Berlusconi, perché ha mollato?
«Si è stancato anche lui. Ha dato molto. Il calcio logora. Stress, tensioni, problemi. E’ il lato B del mondo del pallone».

I soldi nel calcio?
«Ci sono, ci sono sempre stati. Bisogna saper gestire con più attenzione. Il giocattolo non si è rotto, è solo ammaccato».

Il Var lo ritiene utile?
«Sono sempre stato contrario alla tecnologia, ma se questa migliora il prodotto, alzo le mani. Servono però più garanzie. Il Var non mi fa impazzire».

E veniamo al Bari. Lo segue sempre?
«Sempre. In televisione, su internet. Non perdo mai una partita. È stata una storia d’amore e l’amore non si cancella. Anche se col trascorrere del tempo c’è il rischio che il sentimento si affievolisca».

Una passione tormentata?
«Il mio ricordo va a Vincenzo. Ci manca. Lui era il Bari. La sua storia ci inorgoglisce».

Il presidente Giancaspro porterà il Bari in serie A?
«Noi tutti tifiamo per lui e per il Bari in serie A. Io resto il primo tifoso biancorosso. Non bisogna mai dimenticarlo. Se il club dovesse approdare nella massima serie, sarebbe il miglior regalo per i Matarrese: dopo tanti dolori, finalmente una grande gioia».

Lo stadio San Nicola è sempre al centro delle polemiche.
«A vederlo così mi viene da piangere. È una mortificazione per la città e per la sua storia sportiva. Spero che il Comune trovi una soluzione, Certo, non è facile. Ma per noi è come avere un lutto in famiglia».

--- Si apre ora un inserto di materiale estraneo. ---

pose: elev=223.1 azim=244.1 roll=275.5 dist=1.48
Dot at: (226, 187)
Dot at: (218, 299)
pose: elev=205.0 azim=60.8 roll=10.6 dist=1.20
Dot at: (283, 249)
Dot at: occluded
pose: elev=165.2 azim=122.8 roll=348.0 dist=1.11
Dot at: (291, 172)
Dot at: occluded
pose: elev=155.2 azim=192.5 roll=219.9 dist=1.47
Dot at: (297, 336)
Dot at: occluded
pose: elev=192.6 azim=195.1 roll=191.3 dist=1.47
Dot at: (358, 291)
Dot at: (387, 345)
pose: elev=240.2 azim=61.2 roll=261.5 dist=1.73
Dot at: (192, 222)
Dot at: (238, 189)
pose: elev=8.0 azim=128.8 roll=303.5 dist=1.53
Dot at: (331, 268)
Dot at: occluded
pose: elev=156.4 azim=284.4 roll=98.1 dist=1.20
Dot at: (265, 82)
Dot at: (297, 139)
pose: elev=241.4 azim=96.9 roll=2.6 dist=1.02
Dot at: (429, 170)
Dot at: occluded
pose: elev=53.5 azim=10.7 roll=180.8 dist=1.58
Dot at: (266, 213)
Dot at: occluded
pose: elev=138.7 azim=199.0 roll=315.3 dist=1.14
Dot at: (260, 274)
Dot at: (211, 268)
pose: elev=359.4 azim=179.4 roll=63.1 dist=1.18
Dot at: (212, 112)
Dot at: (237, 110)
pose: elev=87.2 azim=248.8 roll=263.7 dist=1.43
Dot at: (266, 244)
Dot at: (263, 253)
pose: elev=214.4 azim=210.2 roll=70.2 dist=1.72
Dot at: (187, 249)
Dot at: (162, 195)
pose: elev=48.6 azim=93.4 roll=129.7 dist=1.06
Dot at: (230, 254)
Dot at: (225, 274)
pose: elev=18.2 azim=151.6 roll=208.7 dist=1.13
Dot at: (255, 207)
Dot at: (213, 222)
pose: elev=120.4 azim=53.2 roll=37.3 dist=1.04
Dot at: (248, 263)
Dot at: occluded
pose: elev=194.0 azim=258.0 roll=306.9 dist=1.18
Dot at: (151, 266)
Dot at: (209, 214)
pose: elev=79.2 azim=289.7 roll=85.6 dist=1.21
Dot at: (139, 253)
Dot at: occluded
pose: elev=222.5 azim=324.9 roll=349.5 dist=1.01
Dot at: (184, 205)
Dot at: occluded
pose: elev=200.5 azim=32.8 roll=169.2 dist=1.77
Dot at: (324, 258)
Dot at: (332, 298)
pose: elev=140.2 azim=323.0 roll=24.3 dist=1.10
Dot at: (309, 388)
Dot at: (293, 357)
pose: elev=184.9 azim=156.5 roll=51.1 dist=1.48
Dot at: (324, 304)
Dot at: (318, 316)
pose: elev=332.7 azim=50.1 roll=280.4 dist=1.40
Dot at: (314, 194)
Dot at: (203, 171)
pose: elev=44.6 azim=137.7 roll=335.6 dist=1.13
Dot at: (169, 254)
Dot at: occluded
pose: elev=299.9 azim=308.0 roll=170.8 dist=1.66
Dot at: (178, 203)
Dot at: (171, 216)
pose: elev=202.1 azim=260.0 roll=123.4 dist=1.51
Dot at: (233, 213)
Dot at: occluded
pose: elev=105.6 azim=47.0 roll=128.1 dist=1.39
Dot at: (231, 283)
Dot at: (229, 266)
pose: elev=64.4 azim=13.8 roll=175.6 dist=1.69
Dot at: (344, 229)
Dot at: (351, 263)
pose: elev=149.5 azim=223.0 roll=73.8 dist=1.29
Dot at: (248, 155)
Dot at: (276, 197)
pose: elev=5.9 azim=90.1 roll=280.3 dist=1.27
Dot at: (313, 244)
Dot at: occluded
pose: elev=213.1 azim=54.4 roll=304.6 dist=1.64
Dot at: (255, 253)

Lo stadio più bello visitato?
«Quello di Seul della finale dei Mondiali di calcio. Un monumento scioccante alla bellezza».

Nella vita è meglio governare o essere all’opposizione?
«Per governare bene, bisogna essere stati all’opposizione».

Presidente Matarrese, riuscirà a disintossicarsi dal calcio?
«Penso sia impossibile. Vede, ho un nipotino di 11 anni che si chiama come me. Lui gioca a calcio e ha già segnato tre gol».